*WHAT THIS TASK INVOLVES*: For each entry in the listing, produce an exact copy.

Segment Start: DATA TO PROCESS

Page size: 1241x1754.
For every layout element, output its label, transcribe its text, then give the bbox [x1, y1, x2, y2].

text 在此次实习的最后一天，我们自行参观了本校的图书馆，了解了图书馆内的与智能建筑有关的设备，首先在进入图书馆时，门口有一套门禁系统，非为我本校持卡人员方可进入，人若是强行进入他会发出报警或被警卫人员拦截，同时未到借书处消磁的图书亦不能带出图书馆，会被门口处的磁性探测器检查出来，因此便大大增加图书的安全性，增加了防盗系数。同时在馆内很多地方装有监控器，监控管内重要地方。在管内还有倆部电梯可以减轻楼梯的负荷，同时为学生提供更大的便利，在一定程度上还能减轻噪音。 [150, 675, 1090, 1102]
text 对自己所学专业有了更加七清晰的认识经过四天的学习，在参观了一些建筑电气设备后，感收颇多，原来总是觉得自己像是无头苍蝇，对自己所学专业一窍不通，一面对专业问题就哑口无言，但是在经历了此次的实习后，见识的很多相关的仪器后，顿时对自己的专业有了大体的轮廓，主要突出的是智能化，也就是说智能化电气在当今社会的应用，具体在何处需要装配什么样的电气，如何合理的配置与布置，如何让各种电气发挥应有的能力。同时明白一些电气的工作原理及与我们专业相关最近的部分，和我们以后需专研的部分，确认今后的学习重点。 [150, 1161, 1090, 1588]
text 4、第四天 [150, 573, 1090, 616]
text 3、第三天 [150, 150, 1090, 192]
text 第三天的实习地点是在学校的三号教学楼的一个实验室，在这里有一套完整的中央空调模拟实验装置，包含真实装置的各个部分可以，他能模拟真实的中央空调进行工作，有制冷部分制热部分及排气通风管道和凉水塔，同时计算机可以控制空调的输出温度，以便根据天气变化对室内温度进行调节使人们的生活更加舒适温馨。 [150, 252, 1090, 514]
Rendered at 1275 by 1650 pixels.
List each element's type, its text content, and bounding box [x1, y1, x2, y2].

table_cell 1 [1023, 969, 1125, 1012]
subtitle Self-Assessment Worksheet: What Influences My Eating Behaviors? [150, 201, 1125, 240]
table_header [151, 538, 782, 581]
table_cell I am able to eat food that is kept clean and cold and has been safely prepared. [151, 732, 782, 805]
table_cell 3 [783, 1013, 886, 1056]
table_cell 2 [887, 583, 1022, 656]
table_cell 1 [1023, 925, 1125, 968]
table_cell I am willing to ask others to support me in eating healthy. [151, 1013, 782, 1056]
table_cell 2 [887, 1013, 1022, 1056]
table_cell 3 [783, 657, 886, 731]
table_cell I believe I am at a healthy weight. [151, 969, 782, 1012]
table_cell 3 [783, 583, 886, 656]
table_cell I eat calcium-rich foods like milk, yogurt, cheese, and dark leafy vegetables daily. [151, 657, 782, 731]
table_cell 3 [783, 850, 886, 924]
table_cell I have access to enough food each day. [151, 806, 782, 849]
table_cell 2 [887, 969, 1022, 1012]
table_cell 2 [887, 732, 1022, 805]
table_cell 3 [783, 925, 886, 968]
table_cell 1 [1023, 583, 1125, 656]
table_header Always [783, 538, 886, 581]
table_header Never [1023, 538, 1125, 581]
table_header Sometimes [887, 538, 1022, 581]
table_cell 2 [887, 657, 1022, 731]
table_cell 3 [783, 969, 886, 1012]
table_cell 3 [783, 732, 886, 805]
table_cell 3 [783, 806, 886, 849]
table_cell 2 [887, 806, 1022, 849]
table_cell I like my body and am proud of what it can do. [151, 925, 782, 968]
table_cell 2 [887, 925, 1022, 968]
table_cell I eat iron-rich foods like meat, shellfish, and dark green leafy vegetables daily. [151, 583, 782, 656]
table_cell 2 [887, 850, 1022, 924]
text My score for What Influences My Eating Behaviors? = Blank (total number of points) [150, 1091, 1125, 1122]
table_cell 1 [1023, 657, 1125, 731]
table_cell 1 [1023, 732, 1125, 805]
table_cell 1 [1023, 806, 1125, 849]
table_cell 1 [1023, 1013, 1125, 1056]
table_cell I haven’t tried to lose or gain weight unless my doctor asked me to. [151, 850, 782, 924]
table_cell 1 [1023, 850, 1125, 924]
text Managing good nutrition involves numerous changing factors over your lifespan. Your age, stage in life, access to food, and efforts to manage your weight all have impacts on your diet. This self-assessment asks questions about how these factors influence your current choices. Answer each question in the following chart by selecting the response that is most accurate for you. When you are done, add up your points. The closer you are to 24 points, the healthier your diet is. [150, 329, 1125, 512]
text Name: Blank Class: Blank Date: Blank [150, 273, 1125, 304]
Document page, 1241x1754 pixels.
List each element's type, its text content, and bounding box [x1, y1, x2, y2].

Segment End: DATA TO PROCESS

*RESPONSE BOX*:
Page size: 1241x1754.
For every layout element, output its label, transcribe its text, then give the bbox [x1, y1, x2, y2].

text 在此次实习的最后一天，我们自行参观了本校的图书馆，了解了图书馆内的与智能建筑有关的设备，首先在进入图书馆时，门口有一套门禁系统，非为我本校持卡人员方可进入，人若是强行进入他会发出报警或被警卫人员拦截，同时未到借书处消磁的图书亦不能带出图书馆，会被门口处的磁性探测器检查出来，因此便大大增加图书的安全性，增加了防盗系数。同时在馆内很多地方装有监控器，监控管内重要地方。在管内还有倆部电梯可以减轻楼梯的负荷，同时为学生提供更大的便利，在一定程度上还能减轻噪音。 [150, 675, 1090, 1102]
text 对自己所学专业有了更加七清晰的认识经过四天的学习，在参观了一些建筑电气设备后，感收颇多，原来总是觉得自己像是无头苍蝇，对自己所学专业一窍不通，一面对专业问题就哑口无言，但是在经历了此次的实习后，见识的很多相关的仪器后，顿时对自己的专业有了大体的轮廓，主要突出的是智能化，也就是说智能化电气在当今社会的应用，具体在何处需要装配什么样的电气，如何合理的配置与布置，如何让各种电气发挥应有的能力。同时明白一些电气的工作原理及与我们专业相关最近的部分，和我们以后需专研的部分，确认今后的学习重点。 [150, 1161, 1090, 1588]
text 4、第四天 [150, 573, 1090, 616]
text 3、第三天 [150, 150, 1090, 192]
text 第三天的实习地点是在学校的三号教学楼的一个实验室，在这里有一套完整的中央空调模拟实验装置，包含真实装置的各个部分可以，他能模拟真实的中央空调进行工作，有制冷部分制热部分及排气通风管道和凉水塔，同时计算机可以控制空调的输出温度，以便根据天气变化对室内温度进行调节使人们的生活更加舒适温馨。 [150, 252, 1090, 514]
Rendered at 1275 by 1650 pixels.
List each element's type, its text content, and bounding box [x1, y1, x2, y2].

table_cell 1 [1023, 969, 1125, 1012]
subtitle Self-Assessment Worksheet: What Influences My Eating Behaviors? [150, 201, 1125, 240]
table_header [151, 538, 782, 581]
table_cell I am able to eat food that is kept clean and cold and has been safely prepared. [151, 732, 782, 805]
table_cell 3 [783, 1013, 886, 1056]
table_cell 2 [887, 583, 1022, 656]
table_cell 1 [1023, 925, 1125, 968]
table_cell I am willing to ask others to support me in eating healthy. [151, 1013, 782, 1056]
table_cell 2 [887, 1013, 1022, 1056]
table_cell 3 [783, 657, 886, 731]
table_cell I believe I am at a healthy weight. [151, 969, 782, 1012]
table_cell 3 [783, 583, 886, 656]
table_cell I eat calcium-rich foods like milk, yogurt, cheese, and dark leafy vegetables daily. [151, 657, 782, 731]
table_cell 3 [783, 850, 886, 924]
table_cell I have access to enough food each day. [151, 806, 782, 849]
table_cell 2 [887, 969, 1022, 1012]
table_cell 2 [887, 732, 1022, 805]
table_cell 3 [783, 925, 886, 968]
table_cell 1 [1023, 583, 1125, 656]
table_header Always [783, 538, 886, 581]
table_header Never [1023, 538, 1125, 581]
table_header Sometimes [887, 538, 1022, 581]
table_cell 2 [887, 657, 1022, 731]
table_cell 3 [783, 969, 886, 1012]
table_cell 3 [783, 732, 886, 805]
table_cell 3 [783, 806, 886, 849]
table_cell 2 [887, 806, 1022, 849]
table_cell I like my body and am proud of what it can do. [151, 925, 782, 968]
table_cell 2 [887, 925, 1022, 968]
table_cell I eat iron-rich foods like meat, shellfish, and dark green leafy vegetables daily. [151, 583, 782, 656]
table_cell 2 [887, 850, 1022, 924]
text My score for What Influences My Eating Behaviors? = Blank (total number of points) [150, 1091, 1125, 1122]
table_cell 1 [1023, 657, 1125, 731]
table_cell 1 [1023, 732, 1125, 805]
table_cell 1 [1023, 806, 1125, 849]
table_cell 1 [1023, 1013, 1125, 1056]
table_cell I haven’t tried to lose or gain weight unless my doctor asked me to. [151, 850, 782, 924]
table_cell 1 [1023, 850, 1125, 924]
text Managing good nutrition involves numerous changing factors over your lifespan. Your age, stage in life, access to food, and efforts to manage your weight all have impacts on your diet. This self-assessment asks questions about how these factors influence your current choices. Answer each question in the following chart by selecting the response that is most accurate for you. When you are done, add up your points. The closer you are to 24 points, the healthier your diet is. [150, 329, 1125, 512]
text Name: Blank Class: Blank Date: Blank [150, 273, 1125, 304]
Document page, 1241x1754 pixels.
List each element's type, its text content, and bounding box [x1, y1, x2, y2].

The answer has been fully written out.